→ **To do**
Every entry below should be transcribed exactly; pictures stay out of the copy.

[Excerpts from a dataset]
= Beginning of Section =

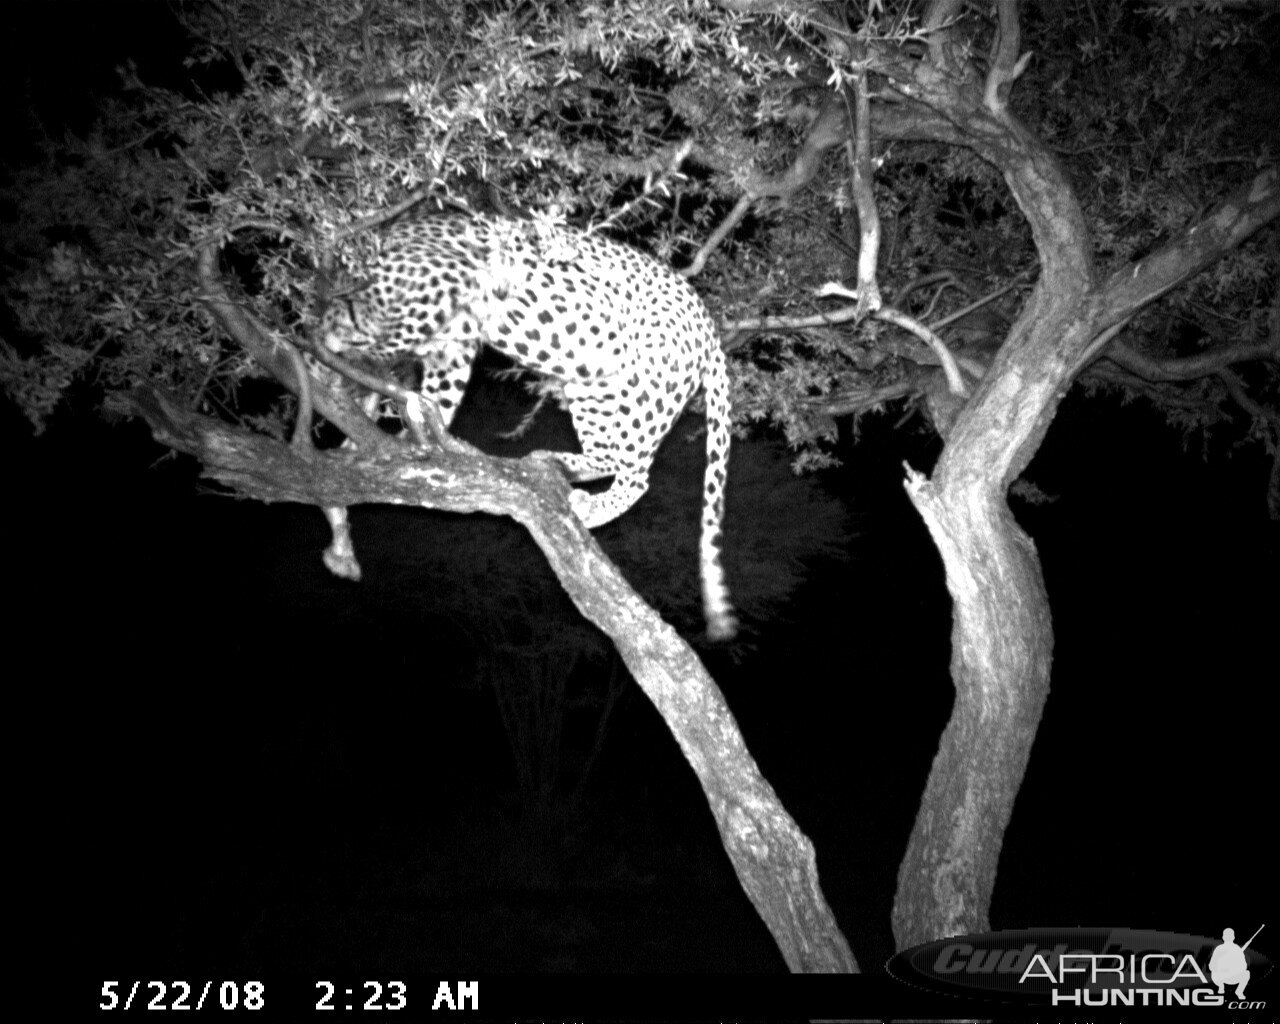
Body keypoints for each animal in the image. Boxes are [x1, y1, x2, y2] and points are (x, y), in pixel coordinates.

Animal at [317, 212, 742, 634]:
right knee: (606, 454)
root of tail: (710, 330)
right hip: (591, 383)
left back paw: (592, 504)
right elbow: (434, 396)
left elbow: (379, 338)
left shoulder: (444, 283)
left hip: (645, 392)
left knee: (636, 475)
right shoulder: (451, 347)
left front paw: (338, 353)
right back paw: (558, 464)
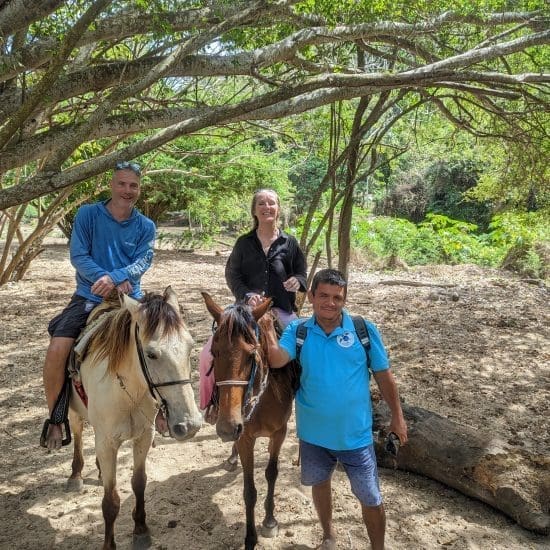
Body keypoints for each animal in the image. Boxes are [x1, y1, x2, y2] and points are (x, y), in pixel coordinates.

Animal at [66, 288, 202, 550]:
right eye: (151, 354)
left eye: (190, 346)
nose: (189, 425)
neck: (128, 391)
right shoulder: (107, 443)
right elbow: (110, 501)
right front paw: (109, 545)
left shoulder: (143, 436)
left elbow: (139, 482)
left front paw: (140, 529)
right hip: (74, 412)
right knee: (77, 433)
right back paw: (76, 475)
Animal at [202, 296, 300, 550]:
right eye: (214, 352)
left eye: (251, 354)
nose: (227, 427)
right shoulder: (245, 437)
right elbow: (249, 491)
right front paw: (250, 538)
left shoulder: (279, 433)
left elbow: (271, 473)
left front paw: (270, 520)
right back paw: (231, 457)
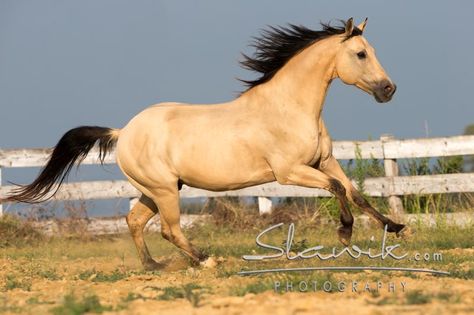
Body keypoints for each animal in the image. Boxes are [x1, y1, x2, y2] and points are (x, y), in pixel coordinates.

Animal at [1, 17, 406, 270]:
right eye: (360, 54)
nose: (389, 90)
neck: (288, 107)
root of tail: (123, 132)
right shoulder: (290, 171)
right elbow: (338, 188)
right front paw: (345, 232)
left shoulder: (324, 161)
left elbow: (355, 192)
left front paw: (395, 227)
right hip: (164, 190)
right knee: (169, 229)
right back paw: (205, 260)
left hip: (156, 190)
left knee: (134, 221)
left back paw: (154, 265)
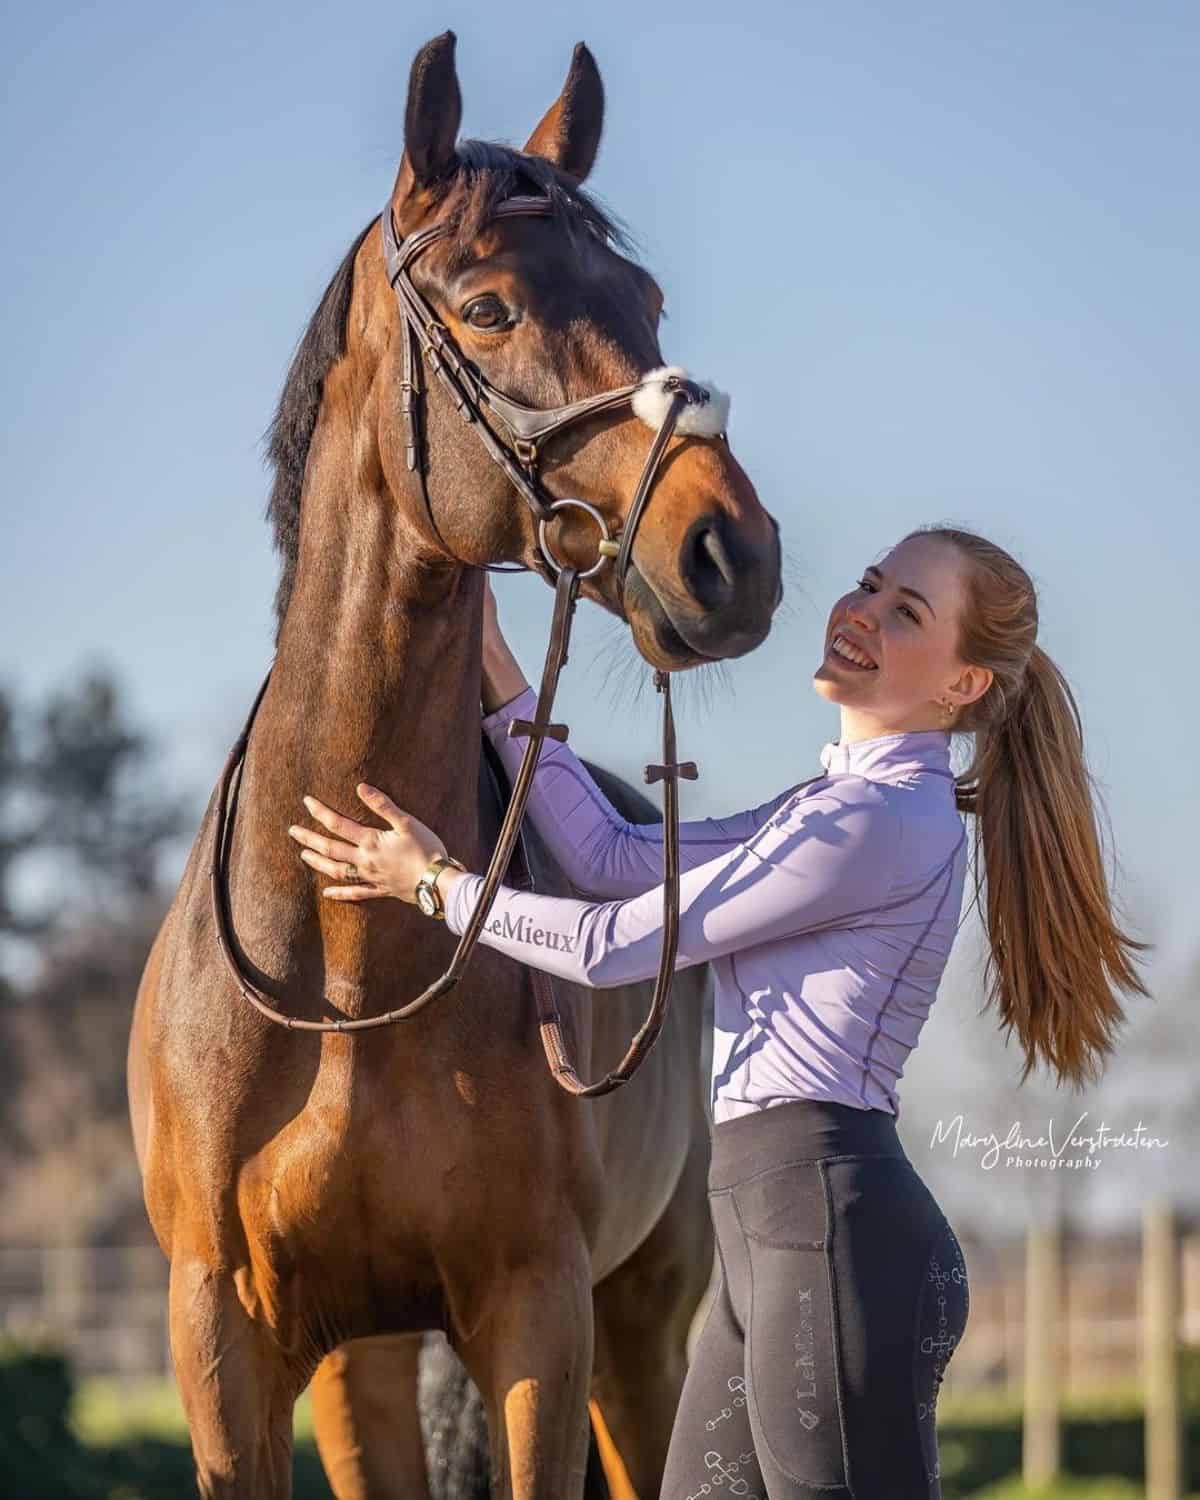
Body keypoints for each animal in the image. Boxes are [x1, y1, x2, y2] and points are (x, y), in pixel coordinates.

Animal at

= End of Section =

→ **Answer area**
Body keypoints for each animal in the image. Boxes are [x1, y1, x2, y2] and points are (x, y), in pixel coordinates.

Animal at [317, 212, 742, 634]:
right knee: (606, 454)
root of tail: (710, 330)
right hip: (591, 383)
left back paw: (592, 504)
right elbow: (434, 396)
left elbow: (379, 338)
left shoulder: (444, 283)
left hip: (645, 392)
left knee: (636, 475)
right shoulder: (451, 347)
left front paw: (338, 353)
right back paw: (558, 464)
Body keypoints for each animal in the image. Boxes are [x1, y1, x2, y2] and points are (x, y), in pixel coordinates.

Animal at [66, 288, 202, 550]:
right eye: (151, 354)
left eye: (190, 346)
nose: (189, 425)
neck: (128, 391)
right shoulder: (107, 443)
right elbow: (110, 501)
right front paw: (109, 545)
left shoulder: (143, 436)
left elbow: (139, 482)
left front paw: (140, 529)
right hip: (74, 412)
right knee: (77, 433)
right back paw: (76, 475)
Animal at [202, 296, 300, 550]:
right eye: (214, 352)
left eye: (251, 354)
nose: (227, 427)
right shoulder: (245, 437)
right elbow: (249, 491)
right front paw: (250, 538)
left shoulder: (279, 433)
left elbow: (271, 473)
left front paw: (270, 520)
right back paw: (231, 457)
Body keypoints for each animal in the image. Boxes are [x1, y1, x2, y2] and points are (x, y), in pixel coordinates.

Animal at [1, 17, 406, 270]:
right eye: (360, 54)
nose: (389, 90)
neck: (288, 107)
root of tail: (123, 132)
right shoulder: (290, 171)
right elbow: (338, 188)
right front paw: (345, 232)
left shoulder: (324, 161)
left elbow: (355, 192)
left front paw: (395, 227)
right hip: (164, 190)
right knee: (169, 229)
right back paw: (205, 260)
left hip: (156, 190)
left knee: (134, 221)
left back paw: (154, 265)
Body keypoints for each animal in the image. Boxes are [x1, y1, x2, y2] and points are (x, y), in pixel coordinates.

Animal at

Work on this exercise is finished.